LONDON, June 27 (Reuters) - The world will reach a turning point next year when for the first time most of its population will be living in towns and cities, a U.N. agency said on Wednesday, warning the change must be managed carefully.
Unless urban planners make provision for this inevitability, particularly in the developing world, towns and cities risk being swamped, Thoraya Obaid, head of the U.N. population fund (UNFPA) said.
"Urban growth is happening. It is inevitable," Obaid told Reuters as the organisation's State of the World Population 2007 report was published.
"But unless you manage it, it will manage you and could become a hotbed of political unrest and armed conflict."
The United Nations has sounded the warning several times before, most notably in U.N. Habitat's 2003 report on the growth of slums which are home to a third of the world's urban population.
But the UNFPA's latest report is the clearest message yet.
It says by 2008 more than 3.3 billion of the earth's 6.6 billion people will be urbanised, rising to five billion in 2030. Most will be in developing countries, living in cities in low-lying coastal areas at high risk from flooding due to global warming.
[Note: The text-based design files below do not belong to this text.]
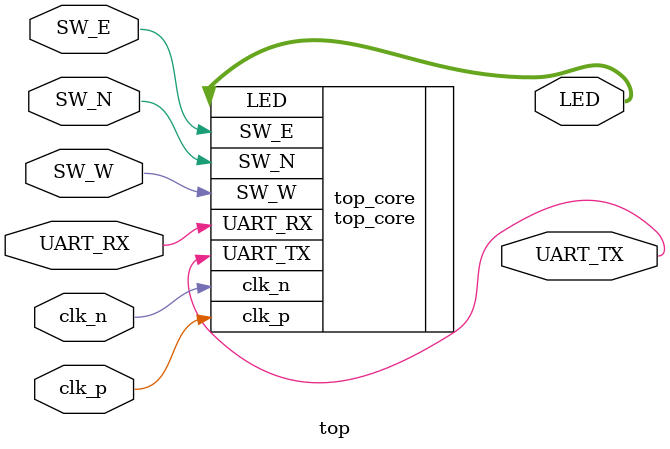
<source format=v>
`timescale 1 ns / 100 ps

module top(

//clk -> clk_wiz　を通してから供給
	input wire clk_p,
	input wire clk_n,
	//input wire clk,
//UART

	input wire UART_RX,
	output wire UART_TX,

//debug

	input wire SW_W,
	input wire SW_E,
	input wire SW_N,
	output wire[7:0] LED


);

	top_core  #(.MEM_WIDTH(16),.INST_WIDTH(16)) top_core(.clk_p(clk_p),.clk_n(clk_n),.SW_N(SW_N),.SW_E(SW_E),.SW_W(SW_W),.LED(LED),.UART_RX(UART_RX),.UART_TX(UART_TX));
	//top_core #(.MEM_WIDTH(16),.INST_WIDTH(16)) top_core(.clk(clk),.SW_N(SW_N),.SW_E(SW_E),.SW_W(SW_W),.LED(LED),.UART_RX(UART_RX),.UART_TX(UART_TX));

endmodule

</source>
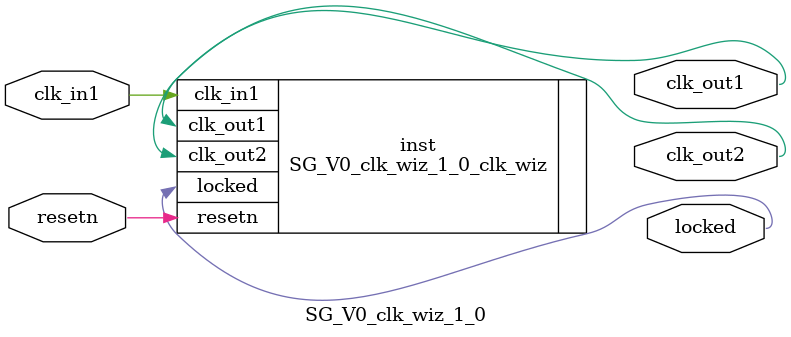
<source format=v>


`timescale 1ps/1ps

(* CORE_GENERATION_INFO = "SG_V0_clk_wiz_1_0,clk_wiz_v5_3_1,{component_name=SG_V0_clk_wiz_1_0,use_phase_alignment=true,use_min_o_jitter=false,use_max_i_jitter=false,use_dyn_phase_shift=false,use_inclk_switchover=false,use_dyn_reconfig=false,enable_axi=0,feedback_source=FDBK_AUTO,PRIMITIVE=MMCM,num_out_clk=2,clkin1_period=10.0,clkin2_period=10.0,use_power_down=false,use_reset=true,use_locked=true,use_inclk_stopped=false,feedback_type=SINGLE,CLOCK_MGR_TYPE=NA,manual_override=false}" *)

module SG_V0_clk_wiz_1_0 
 (
 // Clock in ports
  input         clk_in1,
  // Clock out ports
  output        clk_out1,
  output        clk_out2,
  // Status and control signals
  input         resetn,
  output        locked
 );

  SG_V0_clk_wiz_1_0_clk_wiz inst
  (
 // Clock in ports
  .clk_in1(clk_in1),
  // Clock out ports  
  .clk_out1(clk_out1),
  .clk_out2(clk_out2),
  // Status and control signals               
  .resetn(resetn), 
  .locked(locked)            
  );

endmodule

</source>
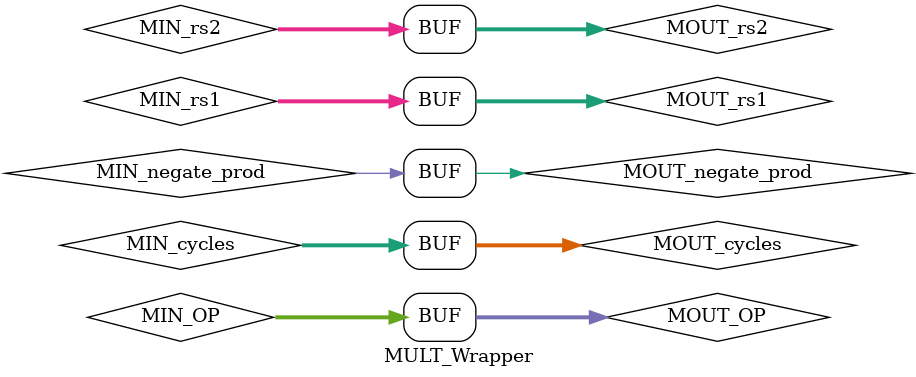
<source format=sv>
module MULT_Wrapper #(
     
) (
    MULT_VIF _if,   
);

logic EOUT_negate_prod, MIN_negate_prod, MOUT_negate_prod, WIN_negate_prod;
logic [1:0] EOUT_cycles, MIN_cycles, MOUT_cycles, WIN_cycles, MIN_OP, MOUT_OP, WIN_OP; 
logic [31:0] EOUT_rs1, MIN_rs1, MOUT_rs1, WIN_rs1, EOUT_rs2, MIN_rs2, MOUT_rs2, WIN_rs2, WOUT_prod; 
logic [63:0] EOUT_prod, MIN_prod, MOUT_prod, WIN_prod; 

always_ff @( posedge _if.clk ) begin 
    MIN_cycles <= EOUT_cycles;
    MIN_negate_prod <= EOUT_negate_prod ; 
    MIN_prod <= EOUT_prod; 
    MIN_rs1 <= EOUT_rs1; 
    MIN_rs2 <= EOUT_rs2 ; 
    MIN_OP <= _if.MUL_OP; 

    WIN_cycles <= MOUT_cycles; 
    WIN_negate_prod <= MOUT_negate_prod; 
    WIN_prod <= MOUT_prod; 
    WIN_rs1 <= MOUT_rs1; 
    WIN_rs2 <= MOUT_rs2; 
    WIN_OP <= MOUT_OP; 

    _if.product1 <= EOUT_prod; 
    _if.product2 <= MOUT_prod; 
    _if.product3 <= WOUT_prod; 
end


MUL_INIT MUL_E(
    .EN(_if.EN),
    .RS1(_if.RS1),
    .RS2(_if.RS2),
    .MUL_OP(_if.MUL_OP),
    .PROD(EOUT_prod),
    .RS1_U(EOUT_rs1),
    .RS2_U(EOUT_rs2),
    .SIGN(EOUT_negate_prod),
    .CYCLES(EOUT_cycles) 
);

MUL_MID MUL_M(
    .EN(MIN_cycles[0] | MIN_cycles[1]),
    .RDY_M(MIN_cycles[0]),
    .SIGN(MIN_negate_prod),
    .SUM(MIN_prod), 
    .RS1_U_MID(MIN_rs1[21:11]),
    .RS2_U_MID(MIN_rs2[21:11]),
    .PROD(MOUT_prod),
);
//not necessary just makes stuff easier to track
always_comb begin  
    MOUT_cycles = MIN_cycles; 
    MOUT_negate_prod = MIN_negate_prod; 
    MOUT_rs1 = MIN_rs1; 
    MOUT_rs2 = MIN_rs2; 
    MOUT_OP = MIN_OP; 
end 

MUL_FIN MUL_W(
    .EN(WIN_cycles[1]),
    .SIGN(WIN_negate_prod),
    .UPPER(WIN_OP[1] | WIN_OP[0]),
    .SUM(WIN_prod), 
    .RS1_U_END(WIN_rs1[31:22]),
    .RS2_U_END(WIN_rs2[31:22]),
    .PROD(WOUT_prod),
);

endmodule
    

</source>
Between 2000 and 2030, Asia's urban population will double to 2.6 billion people, while Africa's will more than double to 742 million from 294 million. In Latin America and the Caribbean it will surge to 609 million from 394 million.
"If we want to capitalise on the potential of this urban migration then we should change our mindset," Obaid said.
Policies have to be changed and the proper investments and programmes have to be made," she said. "Slums, poverty and violence exist because urban growth has not been well managed."
Obaid said rather than try to keep back the tide of urban migration as is generally the case, urban planners had to set aside land with basic services like water, shelter and sanitation to accommodate them.
That would allow for proper spatial planning and avoid the unfettered mushroom-like growth of slums, and also bring incoming people into the urban fold and the local economy -- particularly women and the young.
"Urbanisation is a force for good if it is well harnessed and well managed," Obaid said, noting greater independence for urban women and better access to health and family planning facilities.
But unplanned urbanisation bred poverty and hopelessness and handed gangsters and unscrupulous local politicians a ready market for exploitation and abuse.
The report noted that, contrary to expectations a decade ago, megacities -- those with more than 10 million people -- were not where most growth was now taking place.
Instead, the expansion was occurring in cities of half a million people or less which had largely escaped planners' attentions to date. These cities had few facilities and even fewer plans to cope with their burgeoning populations.
"We have to try to change the way people think and act, and we must start now, before it is too late," Obaid said.